Sunday, December 02, 2018

ON THE RIGHT, IT'S ALWAYS THE PAST

Maureen Dowd reminisces about her introduction to George H.W. Bush thirty years ago:
My mom had applied for a job as a reporter at The Washington Post in 1926 and had been told by a gruff city editor that it was too rough a trade for a young lady.

But by 1988, I could be The New York Times White House reporter.

And that was a shock to the system for H.W. He was all noblesse oblige and I was all class rage. He was clearly expecting someone with a name like Horatio Farnsworth III, a Harvard man who would bat around the finer points of the North Atlantic alliance over highballs on Air Force One. And he got a newfangled, irreverent "reporterette," as Rush Limbaugh called us in those days, who was just as focused on character and personality as politics and policy.
I don't want to talk about Dowd and Bush. Instead, I'd like to point out that Limbaugh did not refer to female reporters as "reporterettes" only "in those days." He did so as recently as six weeks ago, in reference to CNN's Laura Jarrett:
They did everything they could to make Russian collusion and “Trump did it” the issue for 2-1/2 years.
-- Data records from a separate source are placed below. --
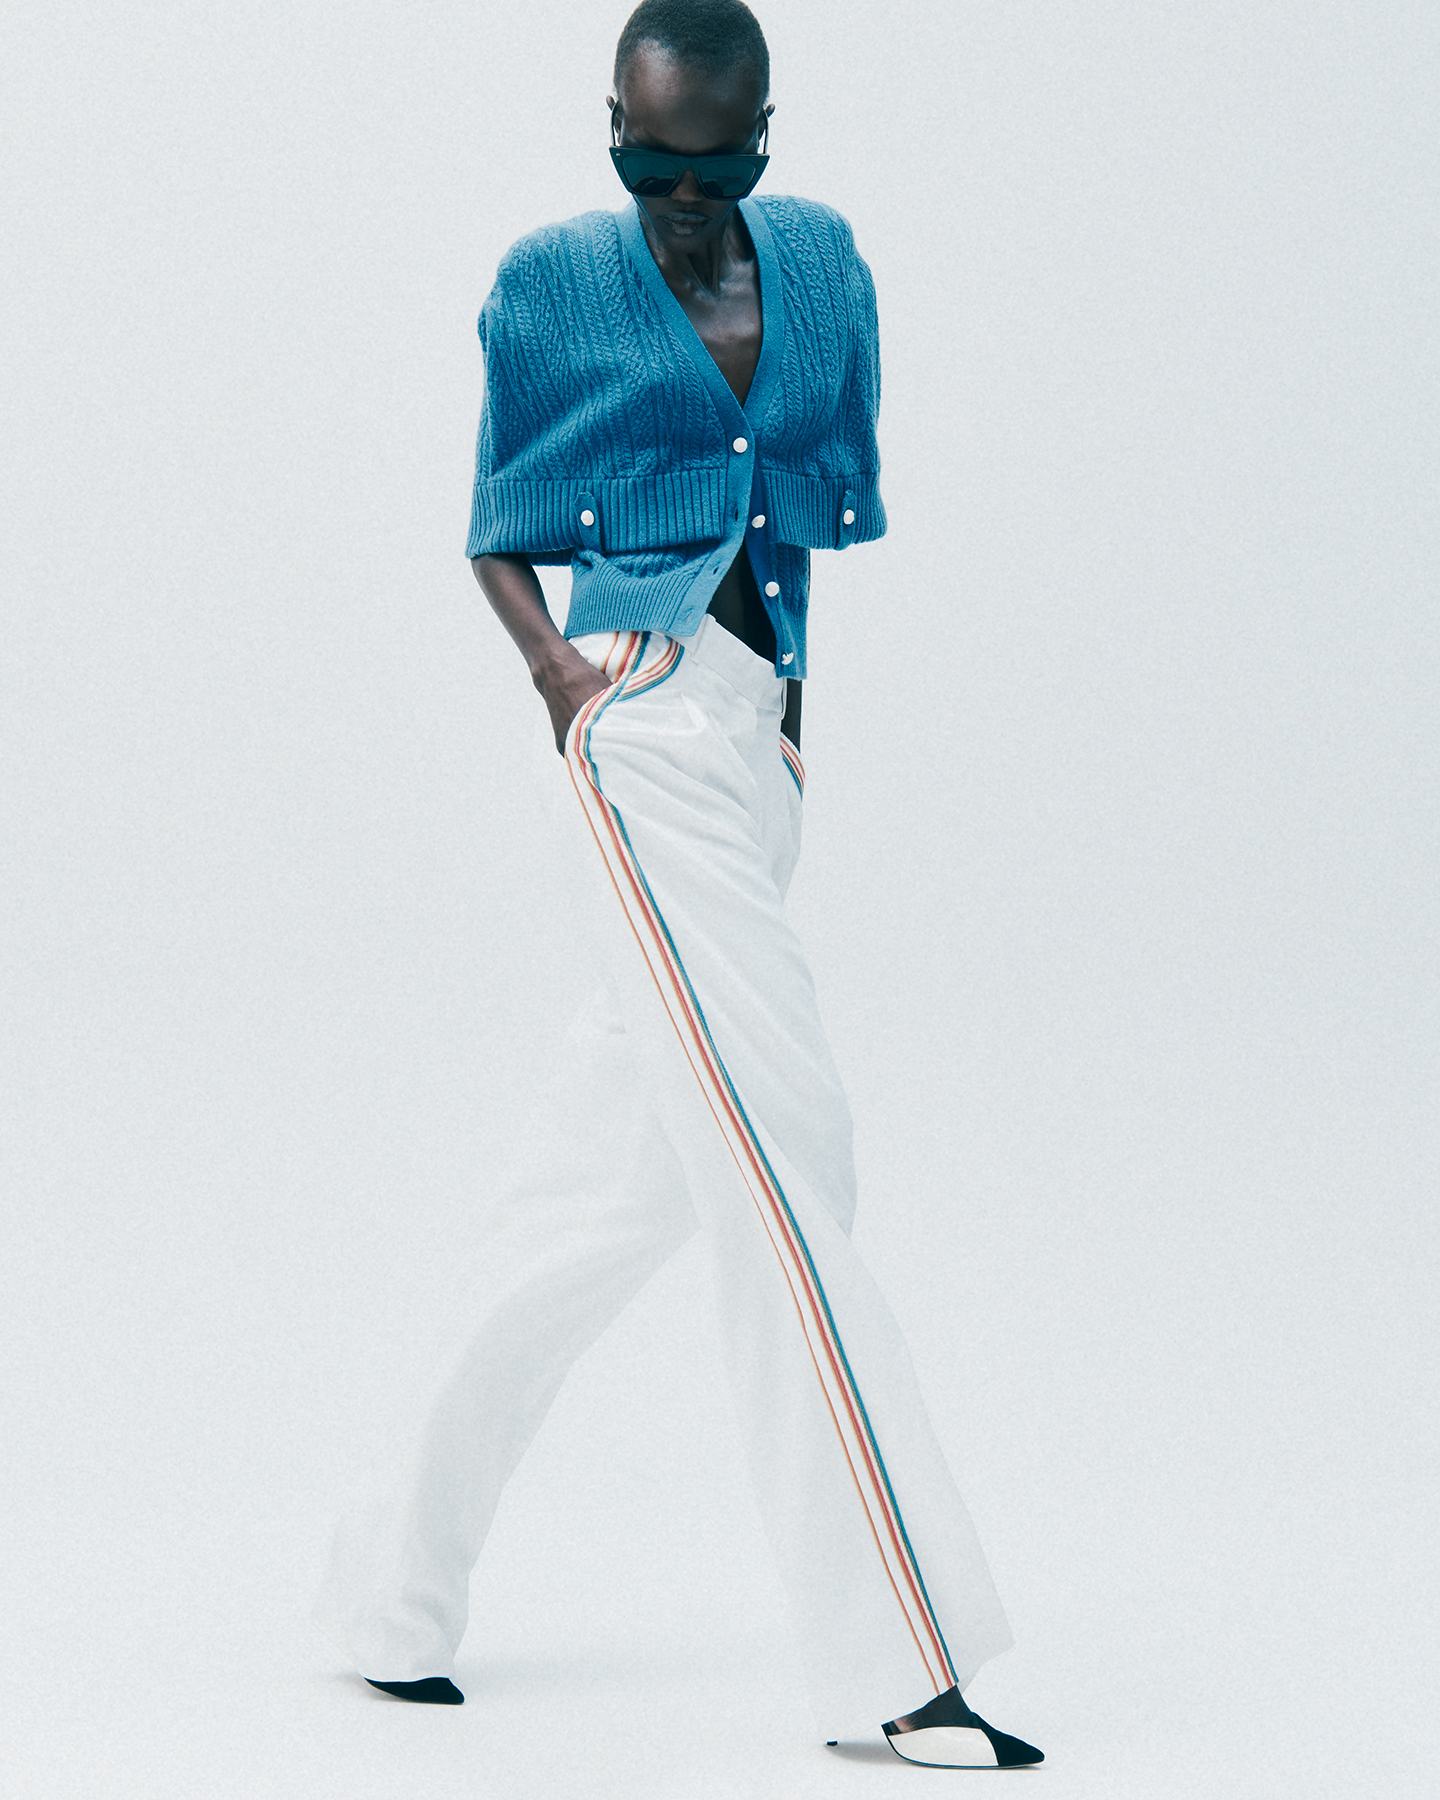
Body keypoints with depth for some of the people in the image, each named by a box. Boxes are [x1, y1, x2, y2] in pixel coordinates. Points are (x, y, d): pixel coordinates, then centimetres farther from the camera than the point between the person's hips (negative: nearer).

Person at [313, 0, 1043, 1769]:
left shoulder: (821, 261, 14)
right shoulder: (552, 281, 2)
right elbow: (501, 531, 7)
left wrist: (795, 689, 14)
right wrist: (553, 662, -11)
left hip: (759, 733, 6)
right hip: (644, 724, -6)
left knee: (607, 1189, 8)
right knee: (779, 1159, -13)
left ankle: (401, 1585, 20)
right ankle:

Here we are and the midterms are a little over two weeks away, not a word about it, other than this Mueller report supposedly being out there. But now, Valerie Jarrett’s daughter, who is a reporterette at CNN... No bias there. Valerie Jarrett’s daughter, says, “Calm down. The Mueller investigation is not over. It’s going to be going on long after the midterms.”
Time passes and society changes -- but not on the right. On the right, it's always the past. Specifically, it always one idealized moment just before "they" took all the fun out of everything by mandating "political correctness."

I don't know how much longer the 67-year-old Limbaugh will continue to broadcast, but if he's on the air thirty years from now, as a 97-year-old, I'm sure he'll still be calling female journalists "reporterettes," just to piss us off.